Putting low-grade heat to work
Qatar University mechanical engineer Abdel Magid Hamouda identified a means of better extracting energy from geothermal sources such as subsurface rocks or from sources, such as industrial operations, of waste heat. Rankine-cycle systems can use such heat to vaporize a single working fluid and drive a turbine, after which the fluid must be condensed to repeat the cycle. Hamouda presented simulations and economic analyses of using mixtures of heat-transfer fluids, which he argued overcome a major constraint of single-fluid systems.
Because evaporation and condensation always occur at the same temperatures in such systems, they cannot evolve to track the often-shifting temperatures of the heat source and heat sink (the air or water to which the leftover heat is transferred in order to condense the working fluid). Hamouda maintained that a mixture of fluids, each with its own evaporation and condensation points, should enhance system efficiency through increased flexibility. Qatar University undergraduate Mariam Jassim presented another option for exploiting low-grade heat: direct desalination using membrane distillation. The driving force for membrane distillation is the vapor pressure of water across the system's hydrophobic membrane, which passes water vapor but not liquid water or dissolved salts. Jassim examined the potential for using waste heat to raise the vapor pressure of saline water and thus drive the process forward.
Jassim and colleagues explored the practical potential of three industrial processes that generate waste heat and are in use in Qatar: compression of natural gas to LNG and production of ethylene and vinyl chloride monomer (VCM). Only chemical plants producing VCM offered a steady heat profile that matched the range suited to low-grade heat recovery via the membrane process, according to Jassim. A VCM plant's direct-chlorination section condenses a vapor stream through 118° to 460°C.
But given the membrane technology's relatively low rate of potable-water generation, Jassim acknowledged that "huge units" would need to be installed within the chemical plants to make full use of their waste heat.
Collaborative mobile networks
Elias Yaacoub, a research scientist with the Qatar University Wireless Innovations Center, revealed a novel means of data transmission that could reduce the power used by wireless networks and improve the functionality of mobile devices. His innovation is a protocol to enhance video streaming via peer-to-peer connections between mobile devices. The result would be to reduce power consumption, which at present, according to Yaacoub, is a "major challenge" to the development of next-generation 4G wireless networks.
The ideal network, in Yaacoub's view, would stream data from cell towers to the mobile devices having the best link quality, which would then share the data with other mobile devices nearby through relatively low-power protocols such as Bluetooth or WLAN. Yaacoub's research, in contrast to earlier studies of cooperative networks, considered multiple communications technologies and developed an optimization protocol designed to minimize energy drain.
Yaacoub explored the critical question of fairness: might the cooperative networking scheme that is optimal overall nevertheless increase energy use for those doing the long-range downloading? Only in the short term, he said, if the scheme is programmed to vary the mobile unit selected for the power-consuming long-range communication. "Over the long term the optimal solution is more fair than other solutions designed to ensure instantaneous fairness," he said.

_AVAILABLE DATA_:
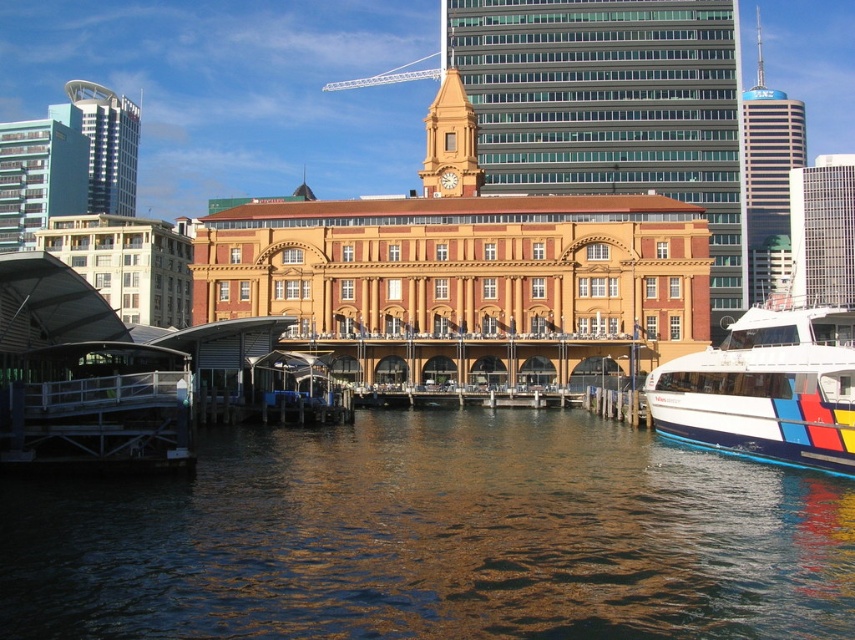
Question: Which point appears closest to the camera in this image?

Choices:
 (A) (629, 609)
 (B) (823, 412)

Answer: (A)

Question: Which of the following is the closest to the observer?

Choices:
 (A) brown reflective water at center
 (B) white glossy boat at lower right

Answer: (A)

Question: Is brown reflective water at center in front of white glossy boat at lower right?

Choices:
 (A) no
 (B) yes

Answer: (B)

Question: Can you confirm if brown reflective water at center is bigger than white glossy boat at lower right?

Choices:
 (A) no
 (B) yes

Answer: (B)

Question: Observing the image, what is the correct spatial positioning of brown reflective water at center in reference to white glossy boat at lower right?

Choices:
 (A) above
 (B) below

Answer: (B)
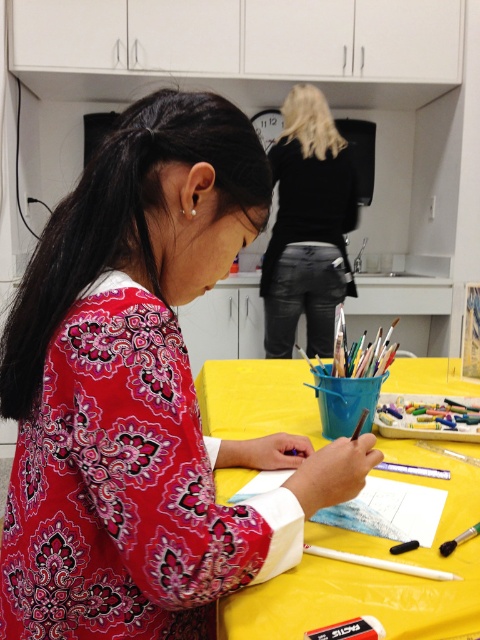
You are an art student who needs to place a large canvas between the yellow fabric table at center and the black leather jacket at upper center. Is this possible given their spatial arrangement?

The yellow fabric table at center is in front of the black leather jacket at upper center, so there is no space between them for placing a large canvas.

You are an art teacher observing the classroom. You notice the patterned fabric shirt at center and the yellow fabric table at center. Which object is positioned to the left of the other?

The patterned fabric shirt at center is to the left of the yellow fabric table at center.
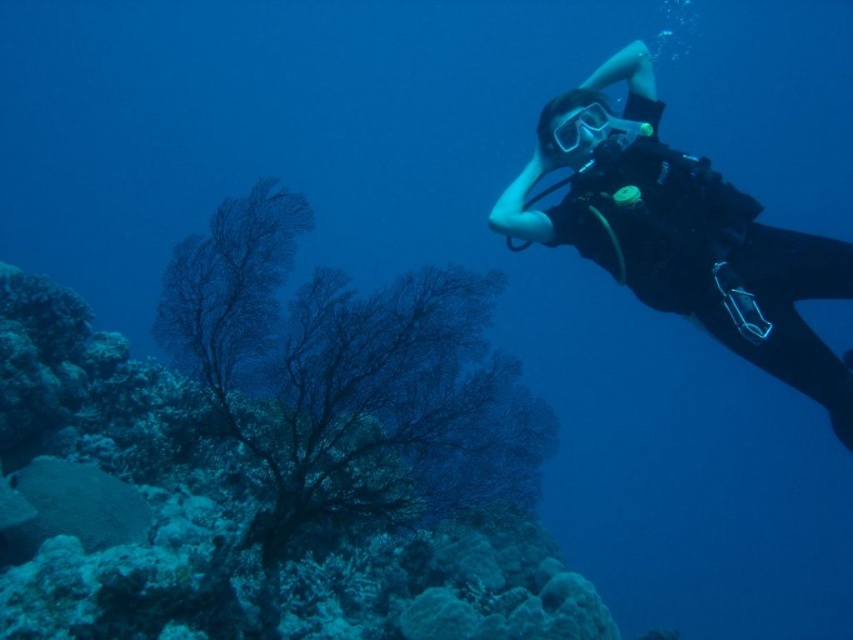
Is dark green coral at lower left positioned in front of black matte scuba diver at right?

Yes, dark green coral at lower left is closer to the viewer.

You are a GUI agent. You are given a task and a screenshot of the screen. Output one action in this format:
    pyautogui.click(x=<x>, y=<y>)
    Task: Click on the dark green coral at lower left
    
    Given the screenshot: What is the action you would take?
    pyautogui.click(x=218, y=518)

Can you confirm if dark green coral at lower left is smaller than transparent rubber goggles at upper right?

Incorrect, dark green coral at lower left is not smaller in size than transparent rubber goggles at upper right.

Is dark green coral at lower left bigger than transparent rubber goggles at upper right?

Yes.

Who is more distant from viewer, [190,467] or [566,120]?

Positioned behind is point [566,120].

Image resolution: width=853 pixels, height=640 pixels. Identify the location of dark green coral at lower left. (218, 518).

Is black matte scuba diver at right above transparent rubber goggles at upper right?

Actually, black matte scuba diver at right is below transparent rubber goggles at upper right.

From the picture: Between black matte scuba diver at right and transparent rubber goggles at upper right, which one appears on the right side from the viewer's perspective?

Positioned to the right is black matte scuba diver at right.

Where is `black matte scuba diver at right`? This screenshot has width=853, height=640. black matte scuba diver at right is located at coordinates (685, 237).

Where is `black matte scuba diver at right`? This screenshot has height=640, width=853. black matte scuba diver at right is located at coordinates (685, 237).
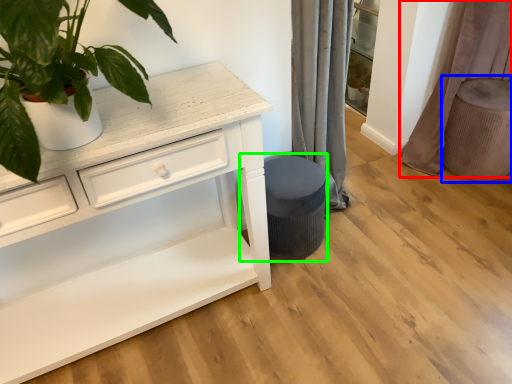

_WORK INSTRUCTIONS_:
Extend the report on Qatar University research presentations past its last paragraph, writing what comes next in the same style.

_RESPONSE_:
Yaacoub maintains that his protocol also reduces data delays, an improvement that translates into extra bandwidth on the network and higher-fidelity video. "Because excessive delay leads to distortion due to dropping delayed video frames, you achieve a lower distortion in the video files compared to the noncollaborative case," he said.
Enhanced honeycomb structures
A scheme for optimizing the attributes of materials was offered by Mirko Stijepovic, of Texas A&M University at Qatar, who explored means of fortifying honeycomb-patterned structures—well-known options for lightweight and high-strength applications. In particular, Stijepovic and his colleagues at TAMUQ added hierarchical organization: they replaced the edges of a regular honeycomb structure with smaller honeycombs. The result was a more complex structure with superior mechanical properties. For example, he reported an increase in strength of at least 3.5-fold for the same mass.
Stijepovic hypothesized that hierarchical honeycombs could find use as structures for lightweight portable energy systems, for example.
Fahhad Alharbi, Qatar Environment and Energy Research Institute (cochair and moderator)
Yasir Mohieldeen, Qatar Environment and Energy Research Institute (cochair)
Rabi Mohtar, Qatar Environment and Energy Research Institute (cochair)
Mariam Al-Ali, Qatar University
Saad Aljandal, Kuwait Institute for Scientific Research
Alex Amato, Qatar Green Building Council
John Bryant, Texas A&M University in Qatar
Walid Chakroun, Kuwait University
Abdul Sattar Al Taie, Qatar National Research Fund
Holley Chant, KEO International Consultants
Eyad Masad, Texas A&M University in Qatar
- Electricity use is rising sharply in Qatar, and buildings are responsible for nearly two-thirds of the load.
- Policies and solutions need to be developed that are matched to the Persian Gulf's unique combination of environmental conditions, which include large atmospheric sand loads, searing heat, and high humidity.
- Energy pricing is a controversial tool for the oil- and gas-rich region, where citizens have a sense of entitlement to low-cost energy.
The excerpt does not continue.